Work request: Your output should be exactly the lines from the one containing "framed print: present [693,155,757,238]" through the final line of the following data, please, with no pictures.

------------

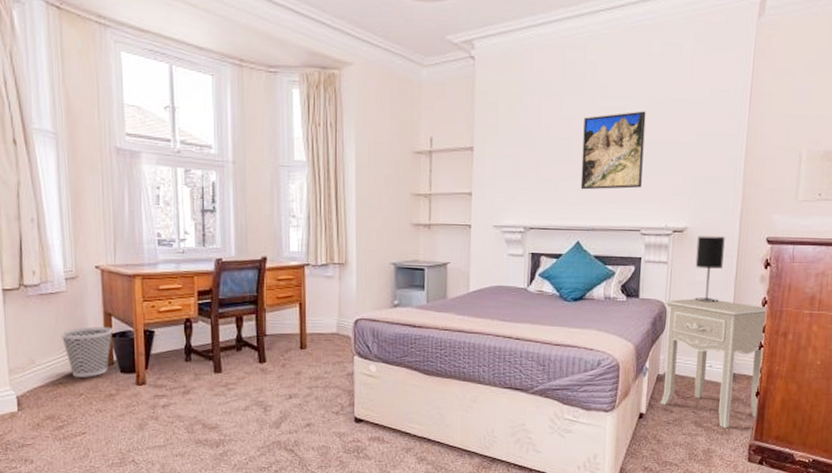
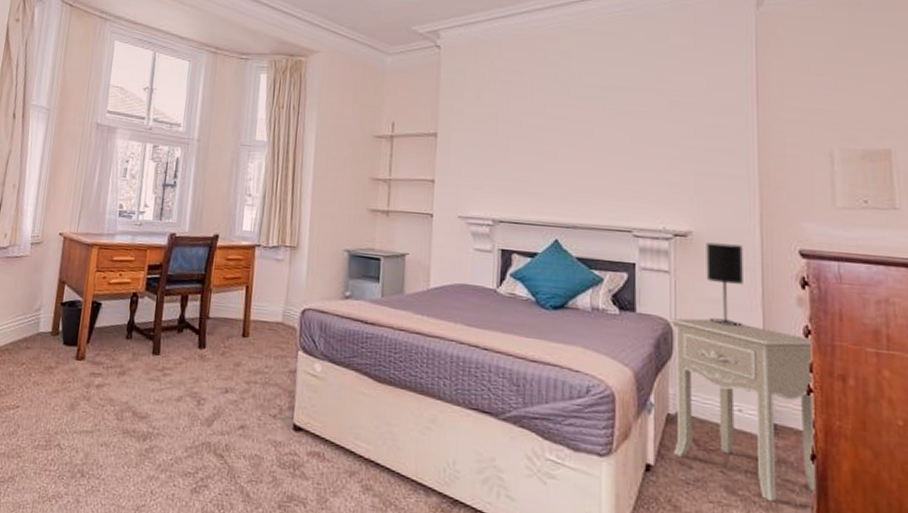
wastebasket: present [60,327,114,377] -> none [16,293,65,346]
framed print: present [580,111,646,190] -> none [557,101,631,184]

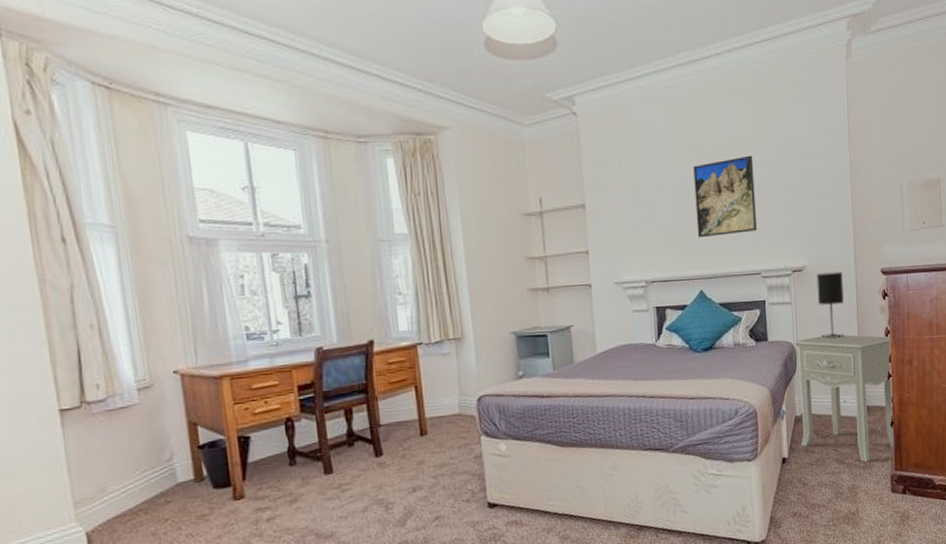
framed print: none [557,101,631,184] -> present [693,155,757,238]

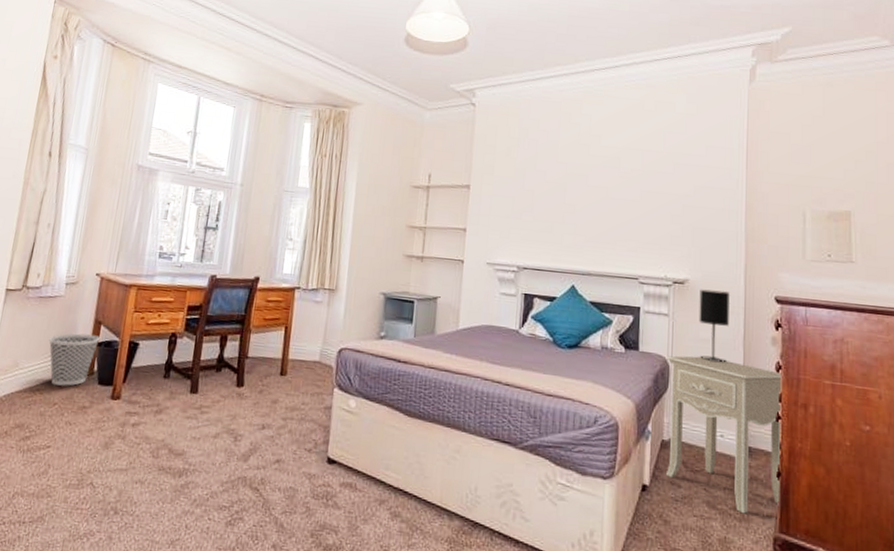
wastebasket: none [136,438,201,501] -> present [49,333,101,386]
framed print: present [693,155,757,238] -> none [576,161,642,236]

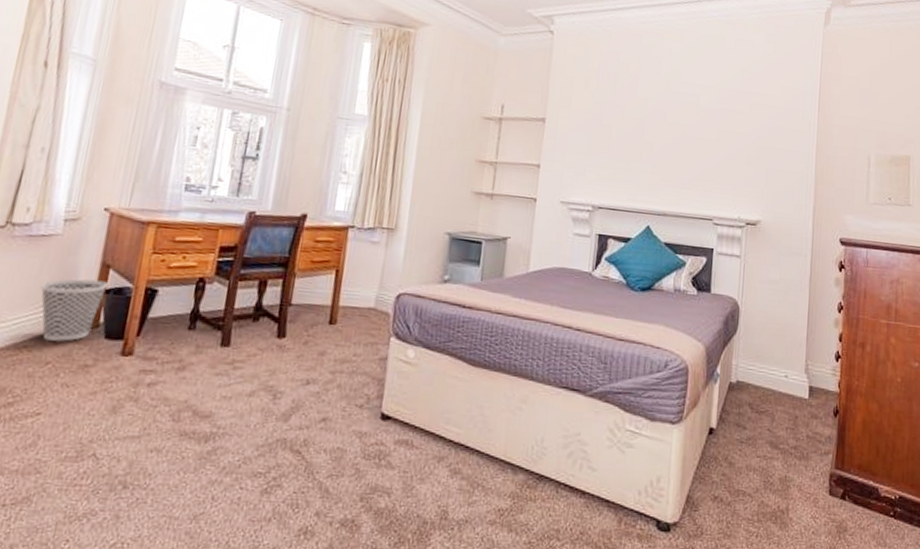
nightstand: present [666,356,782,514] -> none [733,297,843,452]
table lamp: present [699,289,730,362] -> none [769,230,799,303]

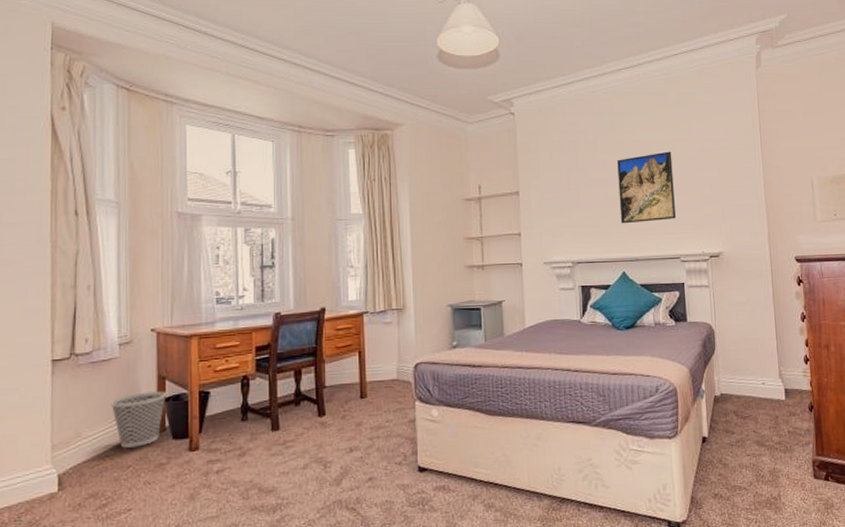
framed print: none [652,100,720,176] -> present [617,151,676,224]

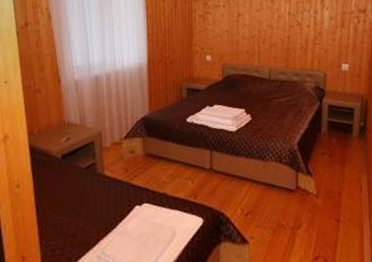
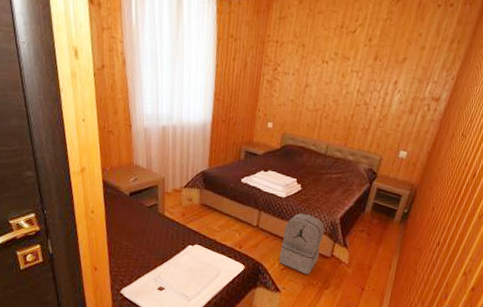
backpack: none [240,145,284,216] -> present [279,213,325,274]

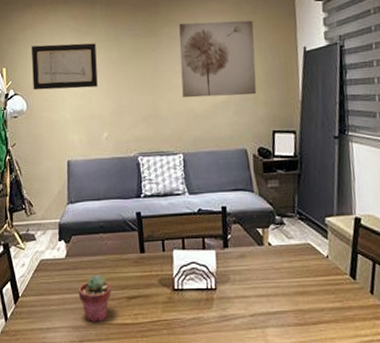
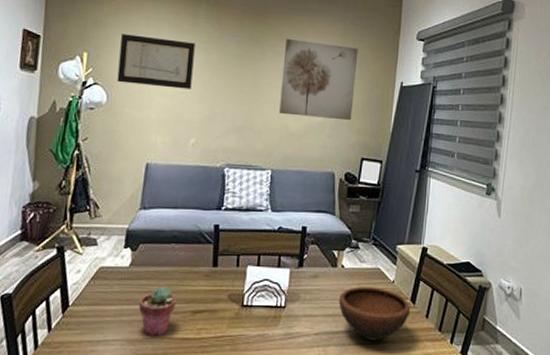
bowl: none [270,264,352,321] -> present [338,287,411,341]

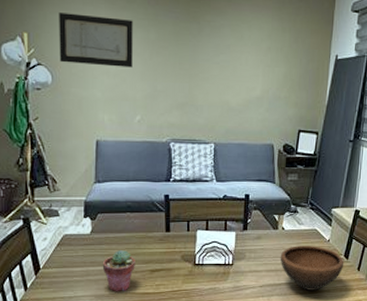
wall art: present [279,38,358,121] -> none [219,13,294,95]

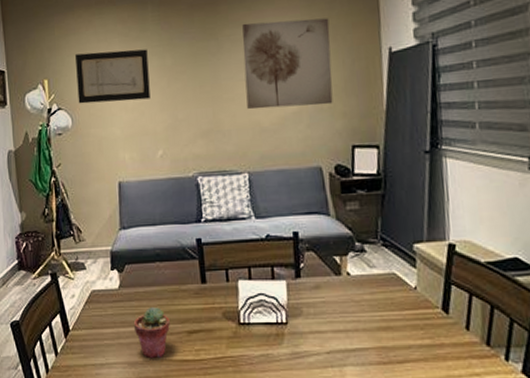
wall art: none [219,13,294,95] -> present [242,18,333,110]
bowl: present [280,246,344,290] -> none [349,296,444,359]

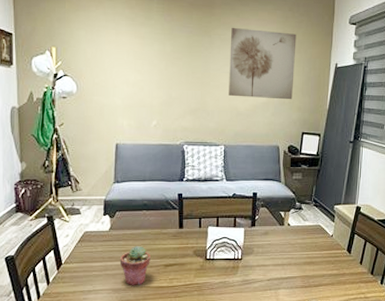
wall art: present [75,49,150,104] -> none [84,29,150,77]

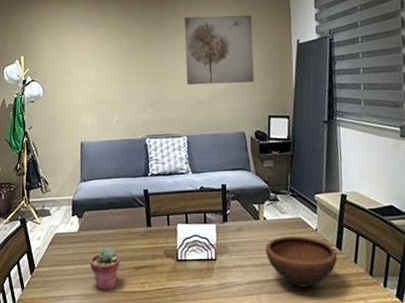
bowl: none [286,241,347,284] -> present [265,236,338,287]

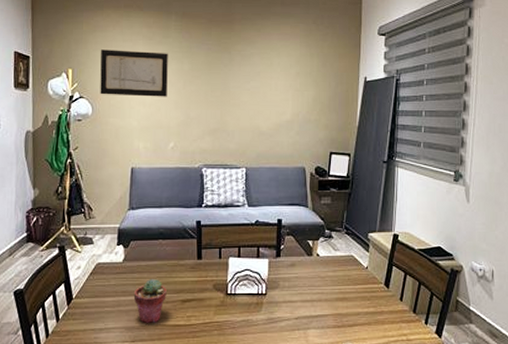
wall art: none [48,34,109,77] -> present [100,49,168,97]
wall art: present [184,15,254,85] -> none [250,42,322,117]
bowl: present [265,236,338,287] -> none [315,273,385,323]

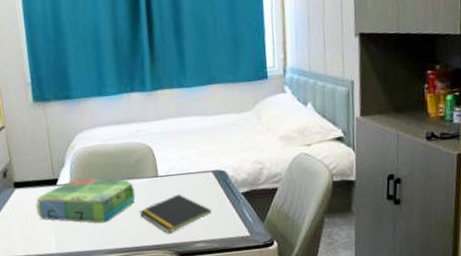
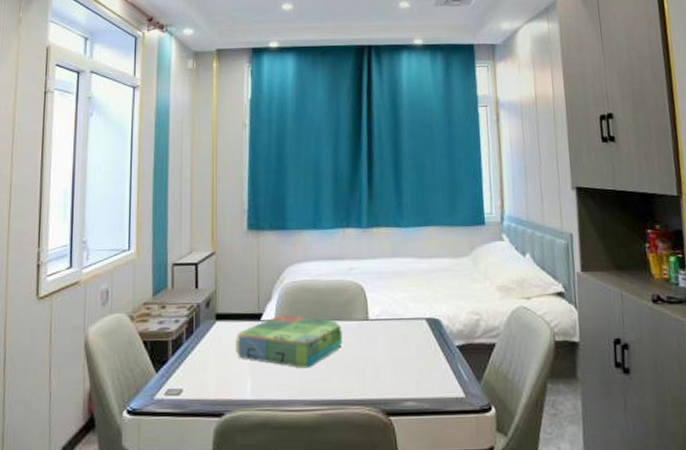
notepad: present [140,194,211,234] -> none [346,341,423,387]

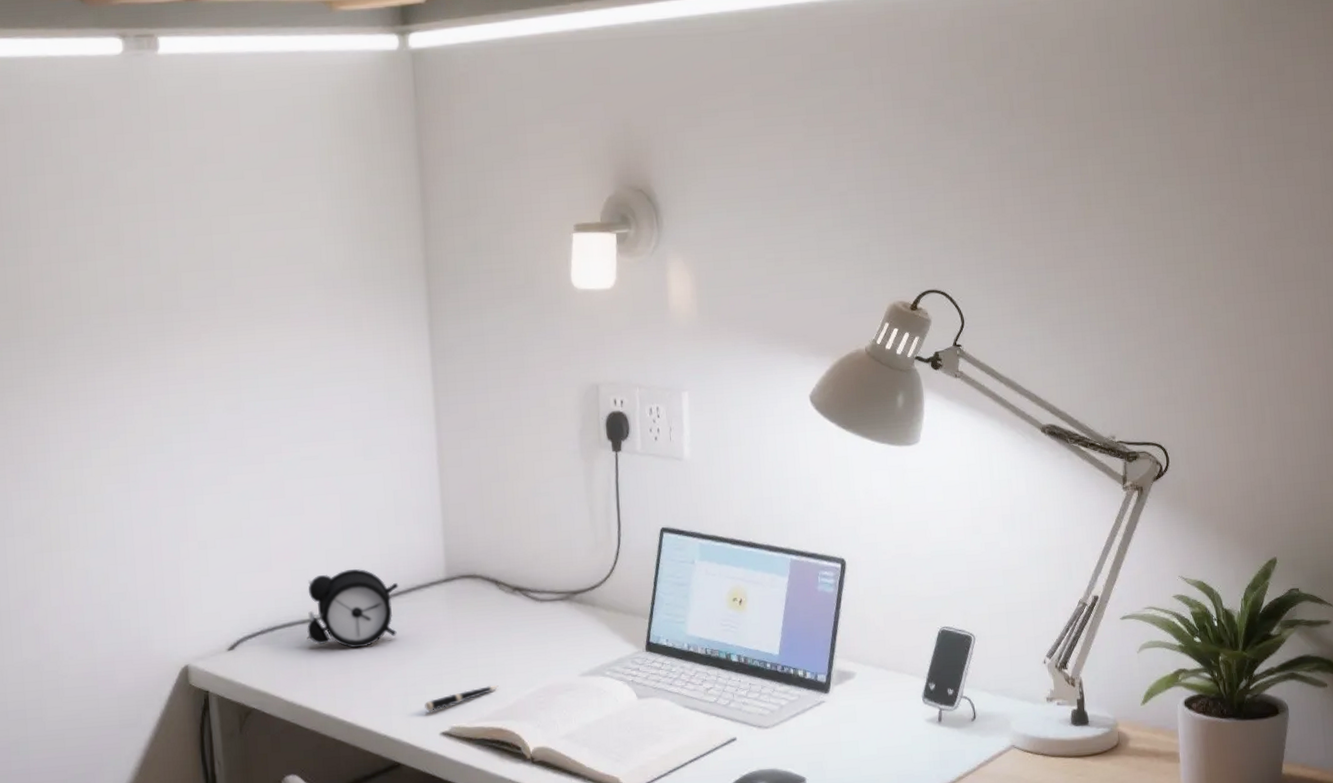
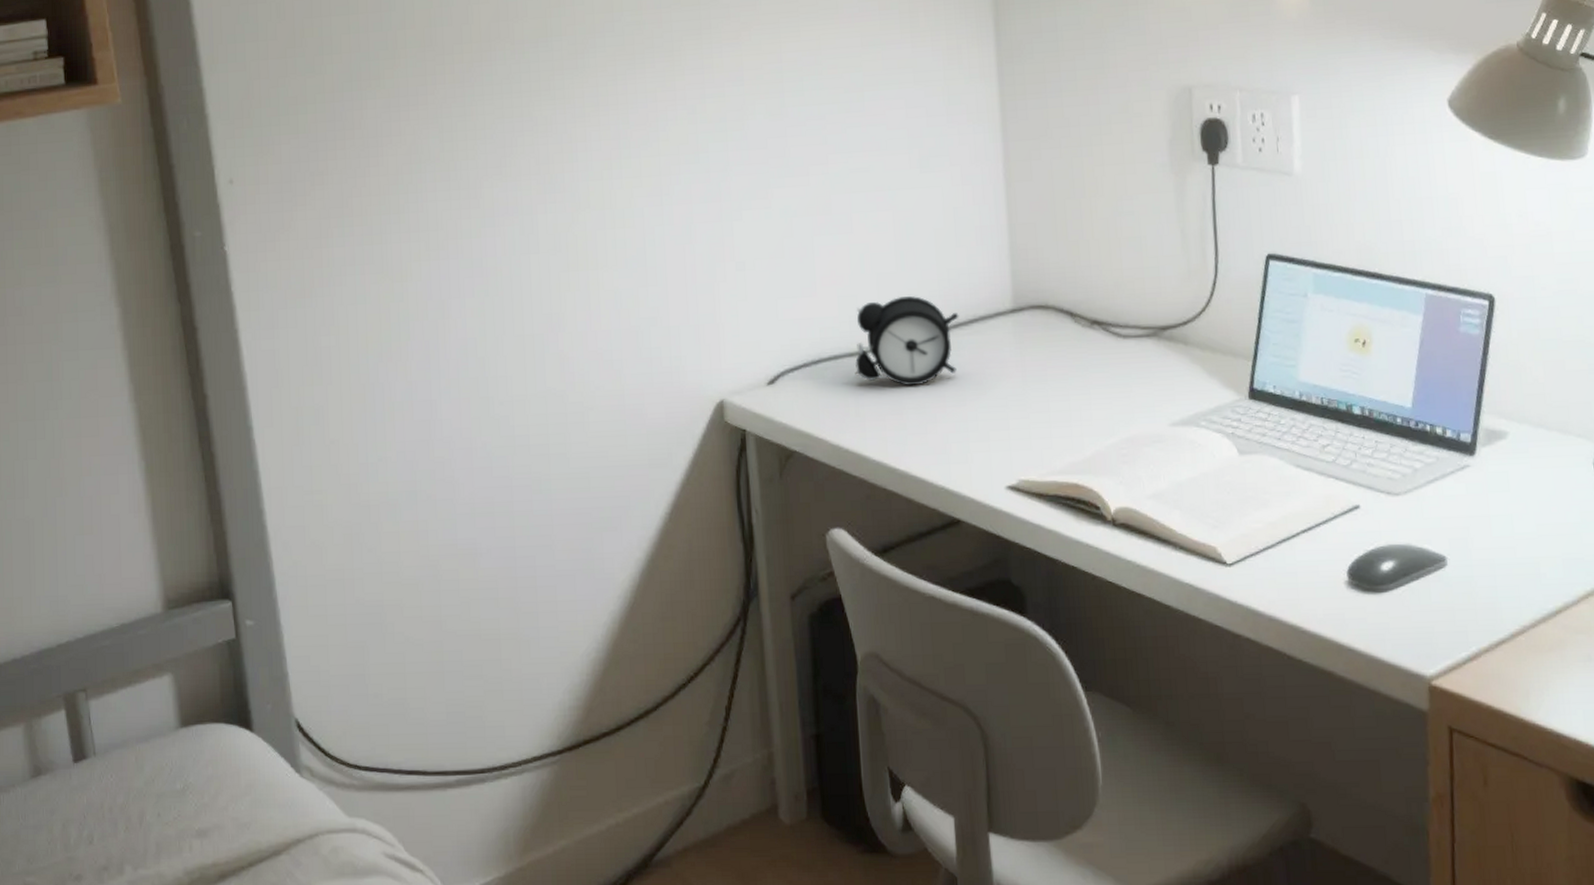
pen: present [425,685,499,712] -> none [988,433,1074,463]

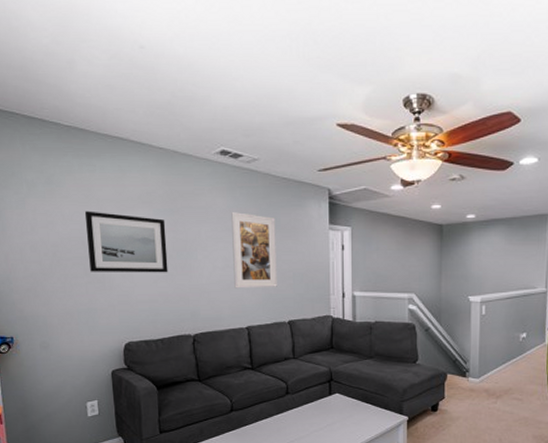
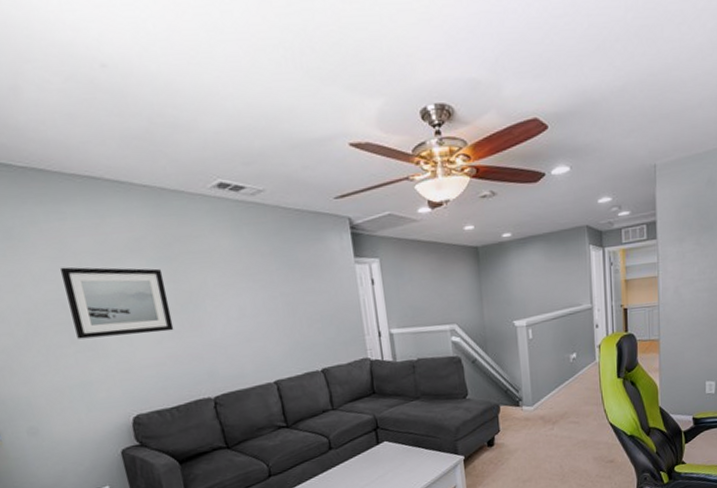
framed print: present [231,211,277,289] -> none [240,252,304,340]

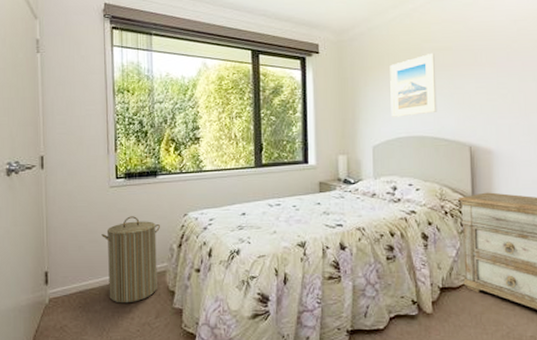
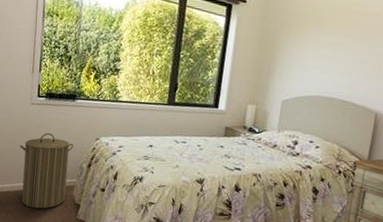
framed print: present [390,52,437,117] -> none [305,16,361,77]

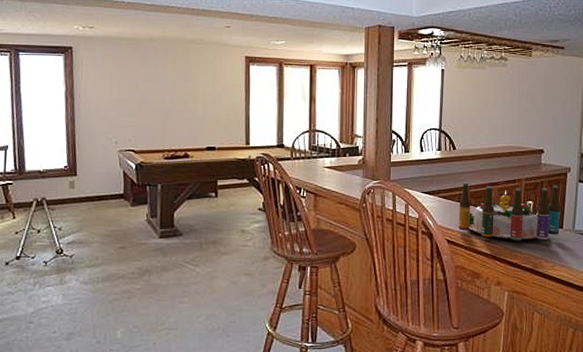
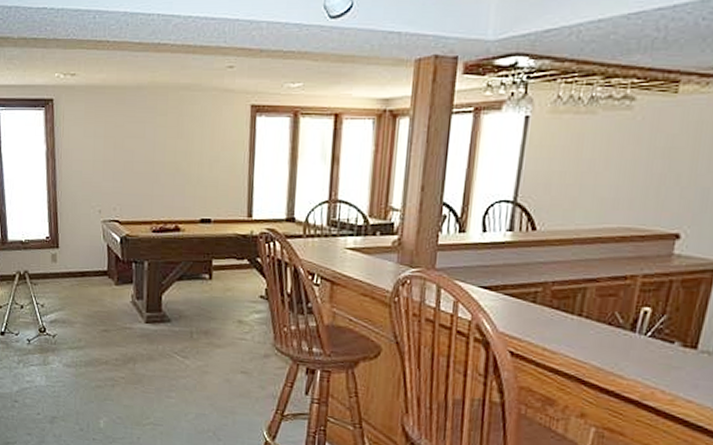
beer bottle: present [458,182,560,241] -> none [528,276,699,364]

------------

Exercise answer:
framed print: present [693,155,757,238] -> none [576,161,642,236]

nightstand: present [666,356,782,514] -> none [733,297,843,452]
table lamp: present [699,289,730,362] -> none [769,230,799,303]

framed print: none [652,100,720,176] -> present [617,151,676,224]

backpack: none [240,145,284,216] -> present [279,213,325,274]

bowl: none [270,264,352,321] -> present [338,287,411,341]

wall art: present [279,38,358,121] -> none [219,13,294,95]

wall art: none [219,13,294,95] -> present [242,18,333,110]
bowl: present [280,246,344,290] -> none [349,296,444,359]

wall art: present [75,49,150,104] -> none [84,29,150,77]

bowl: none [286,241,347,284] -> present [265,236,338,287]

wall art: none [48,34,109,77] -> present [100,49,168,97]
wall art: present [184,15,254,85] -> none [250,42,322,117]
bowl: present [265,236,338,287] -> none [315,273,385,323]

notepad: present [140,194,211,234] -> none [346,341,423,387]

pen: present [425,685,499,712] -> none [988,433,1074,463]

framed print: present [231,211,277,289] -> none [240,252,304,340]

framed print: present [390,52,437,117] -> none [305,16,361,77]

beer bottle: present [458,182,560,241] -> none [528,276,699,364]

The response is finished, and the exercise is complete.